Methods: Total patients (n=1541) who underwent 4 biological agents (etanercept: ETN, adalimumab: ADA, tocilizumab: TCZ, abatacept: ABT) treatment between 2003 and 2011 at Nagoya University Hospital and 12 other institutes (Tsurumai Biologics Communication Study Group) were enrolled. In each biologics analysis, patients were divided into three groups: (1) concomitant only MTX (MTX group) (2) concomitant only TAC (TAC group) (3) monotherary (mono group). In TAC or MTX group, these drugs were only ones which concomitant with biologics. Patients who underwent biologics combined with other DMARDs were excluded. Kaplan-Meier analysis was used to estimate retention rate in each biologics group. To estimate the tolerance of concomitant biologics with TAC, cumulative hazard function was performed in each biologics group.

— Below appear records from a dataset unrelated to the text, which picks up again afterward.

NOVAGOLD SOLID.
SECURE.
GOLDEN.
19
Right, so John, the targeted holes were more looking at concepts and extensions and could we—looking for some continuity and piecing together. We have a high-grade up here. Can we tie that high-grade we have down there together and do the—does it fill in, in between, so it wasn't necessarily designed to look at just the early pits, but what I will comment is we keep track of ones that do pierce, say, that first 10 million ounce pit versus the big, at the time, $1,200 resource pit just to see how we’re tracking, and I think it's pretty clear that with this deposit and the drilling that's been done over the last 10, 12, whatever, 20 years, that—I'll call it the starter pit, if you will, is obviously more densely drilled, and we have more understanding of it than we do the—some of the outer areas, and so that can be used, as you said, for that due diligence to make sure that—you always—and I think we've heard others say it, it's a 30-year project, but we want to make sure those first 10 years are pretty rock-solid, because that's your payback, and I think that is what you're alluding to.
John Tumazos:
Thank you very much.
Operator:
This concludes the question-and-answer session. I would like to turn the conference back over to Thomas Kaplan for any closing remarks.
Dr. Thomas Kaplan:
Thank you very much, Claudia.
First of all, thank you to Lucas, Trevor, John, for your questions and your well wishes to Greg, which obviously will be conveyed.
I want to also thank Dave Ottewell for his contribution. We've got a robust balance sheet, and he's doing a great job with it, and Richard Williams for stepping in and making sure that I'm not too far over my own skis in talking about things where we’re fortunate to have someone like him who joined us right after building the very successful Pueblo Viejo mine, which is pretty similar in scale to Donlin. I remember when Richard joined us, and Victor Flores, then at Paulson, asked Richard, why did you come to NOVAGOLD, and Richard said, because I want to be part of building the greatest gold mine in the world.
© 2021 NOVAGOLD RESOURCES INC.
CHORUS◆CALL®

Results: In total 1541 patients, 91 patients (5.9%) administered each biologics concomitant with TAC (ETN: n=38, 101.0 patient-years (PY) ADA: n=13, 12.8 PY TCZ: n=24, 40.8 PY ABT: n=17, 16.2 PY). Average dosages of TAC at starting were ETN: 2.1±0.7mg ADA: 1.5±1.0mg TCZ: 2.2±0.9mg ABT: 2.4±0.9mg. With comparison of retention rate in each biologics concomitant with TAC, ADA was significantly lower rate than other 3 biologics (fig1). Each biologics agent’s number was ETN (MTX: n=641, 1473.0 PY mono: n=194, 469.1PY), ADA (MTX: n=641, 1473.0 PY mono: n=34, 35.2PY), TCZ (MTX: n=181, 247.5 PY mono: n=85, 120.0PY), ABT (MTX: n=85, 89.6 PY mono: n=38, 35.1PY). In only ETN analysis, the retention rate of TAC group was higher than mono group (fig2). In ADA, that of MTX group was higher than TAC and mono group. There was no difference of comparison that of other 2 biologics analysis. Comparison of incidence of adverse event between TAC and mono group using cumulative hazard function in each biologics analysis, in only ETN analysis incident rate of mono group was higher than TAC group and there was no difference in other 3 biologics analysis.

Conclusion: We suspected that combination therapy ETN and TAC are subsequent options for treatment to RA patient, especially in whom MTX cannot be administration.